Format the source text of all the items below as a numbered list with one line per entry, skipping blank lines. Leave the pictures out of your answer.

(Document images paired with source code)
+---+

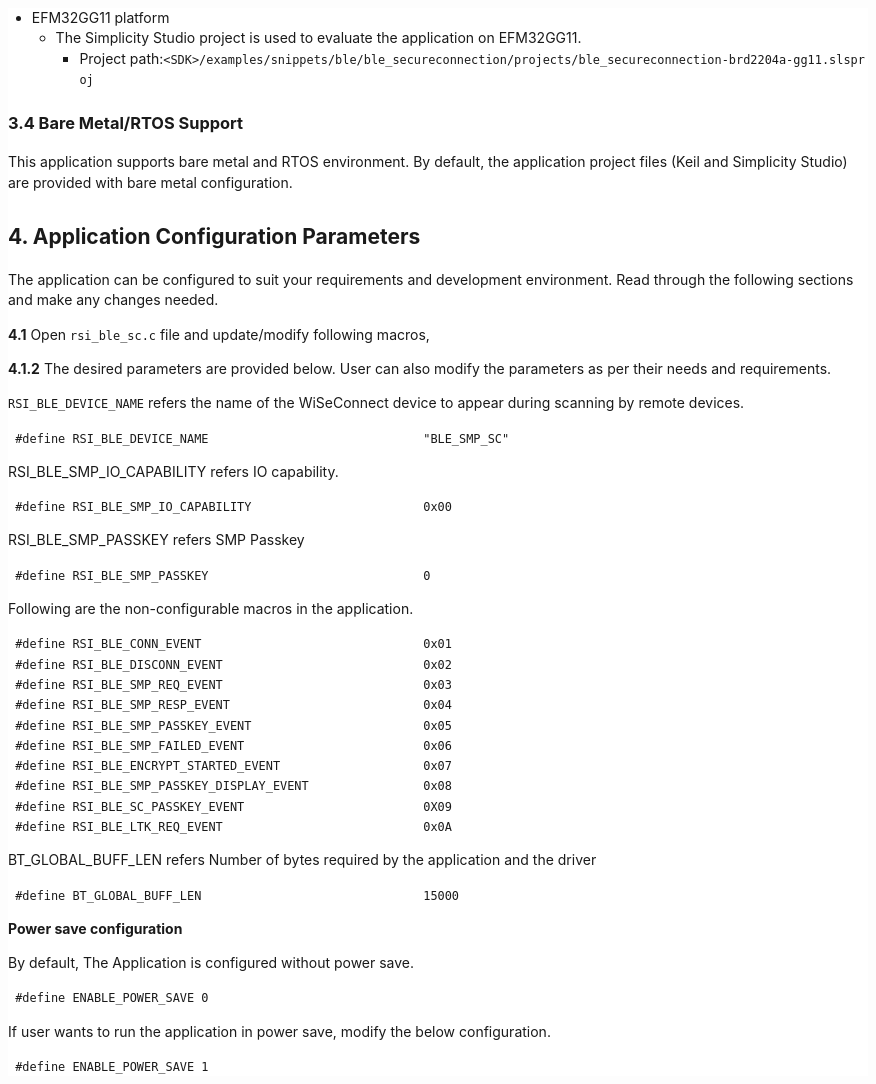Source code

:   - EFM32GG11 platform
    - The Simplicity Studio project is used to evaluate the application on EFM32GG11.
      - Project path:`<SDK>/examples/snippets/ble/ble_secureconnection/projects/ble_secureconnection-brd2204a-gg11.slsproj`

### 3.4 Bare Metal/RTOS Support

This application supports bare metal and RTOS environment. By default, the application project files (Keil and Simplicity Studio) are provided with bare metal configuration.

## 4. Application Configuration Parameters

The application can be configured to suit your requirements and development environment. Read through the following sections and make any changes needed.

**4.1** Open `rsi_ble_sc.c` file and update/modify following macros,

**4.1.2** The desired parameters are provided below. User can also modify the parameters as per their needs and requirements.

   `RSI_BLE_DEVICE_NAME` refers the name of the WiSeConnect device to appear during scanning by remote devices.

	 #define RSI_BLE_DEVICE_NAME                              "BLE_SMP_SC"
   
   RSI_BLE_SMP_IO_CAPABILITY refers IO capability.

	 #define RSI_BLE_SMP_IO_CAPABILITY                        0x00
   RSI_BLE_SMP_PASSKEY refers SMP Passkey

	 #define RSI_BLE_SMP_PASSKEY                              0
   Following are the non-configurable macros in the application.

	 #define RSI_BLE_CONN_EVENT                               0x01
	 #define RSI_BLE_DISCONN_EVENT                            0x02
	 #define RSI_BLE_SMP_REQ_EVENT                            0x03
	 #define RSI_BLE_SMP_RESP_EVENT                           0x04
	 #define RSI_BLE_SMP_PASSKEY_EVENT                        0x05
	 #define RSI_BLE_SMP_FAILED_EVENT                         0x06
	 #define RSI_BLE_ENCRYPT_STARTED_EVENT                    0x07
	 #define RSI_BLE_SMP_PASSKEY_DISPLAY_EVENT                0x08
	 #define RSI_BLE_SC_PASSKEY_EVENT                         0X09
	 #define RSI_BLE_LTK_REQ_EVENT                            0x0A

   BT_GLOBAL_BUFF_LEN refers Number of bytes required by the application and the driver

	 #define BT_GLOBAL_BUFF_LEN                               15000
	 
   **Power save configuration**

   By default, The Application is configured without power save.
	 
	 #define ENABLE_POWER_SAVE 0

   If user wants to run the application in power save, modify the below configuration. 
	 
	 #define ENABLE_POWER_SAVE 1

+---+

- EXERCISE OUTPUT:
1. Source code
2. :   - EFM32GG11 platform
3.     - The Simplicity Studio project is used to evaluate the application on EFM32GG11.
4.       - Project path:`<SDK>/examples/snippets/ble/ble_secureconnection/projects/ble_secureconnection-brd2204a-gg11.slsproj`
5. ### 3.4 Bare Metal/RTOS Support
6. This application supports bare metal and RTOS environment. By default, the application project files (Keil and Simplicity Studio) are provided with bare metal configuration.
7. ## 4. Application Configuration Parameters
8. The application can be configured to suit your requirements and development environment. Read through the following sections and make any changes needed.
9. **4.1** Open `rsi_ble_sc.c` file and update/modify following macros,
10. **4.1.2** The desired parameters are provided below. User can also modify the parameters as per their needs and requirements.
11.    `RSI_BLE_DEVICE_NAME` refers the name of the WiSeConnect device to appear during scanning by remote devices.
12. 	 #define RSI_BLE_DEVICE_NAME                              "BLE_SMP_SC"
13.    RSI_BLE_SMP_IO_CAPABILITY refers IO capability.
14. 	 #define RSI_BLE_SMP_IO_CAPABILITY                        0x00
15.    RSI_BLE_SMP_PASSKEY refers SMP Passkey
16. 	 #define RSI_BLE_SMP_PASSKEY                              0
17.    Following are the non-configurable macros in the application.
18. 	 #define RSI_BLE_CONN_EVENT                               0x01
19. 	 #define RSI_BLE_DISCONN_EVENT                            0x02
20. 	 #define RSI_BLE_SMP_REQ_EVENT                            0x03
21. 	 #define RSI_BLE_SMP_RESP_EVENT                           0x04
22. 	 #define RSI_BLE_SMP_PASSKEY_EVENT                        0x05
23. 	 #define RSI_BLE_SMP_FAILED_EVENT                         0x06
24. 	 #define RSI_BLE_ENCRYPT_STARTED_EVENT                    0x07
25. 	 #define RSI_BLE_SMP_PASSKEY_DISPLAY_EVENT                0x08
26. 	 #define RSI_BLE_SC_PASSKEY_EVENT                         0X09
27. 	 #define RSI_BLE_LTK_REQ_EVENT                            0x0A
28.    BT_GLOBAL_BUFF_LEN refers Number of bytes required by the application and the driver
29. 	 #define BT_GLOBAL_BUFF_LEN                               15000
30.    **Power save configuration**
31.    By default, The Application is configured without power save.
32. 	 #define ENABLE_POWER_SAVE 0
33.    If user wants to run the application in power save, modify the below configuration. 
34. 	 #define ENABLE_POWER_SAVE 1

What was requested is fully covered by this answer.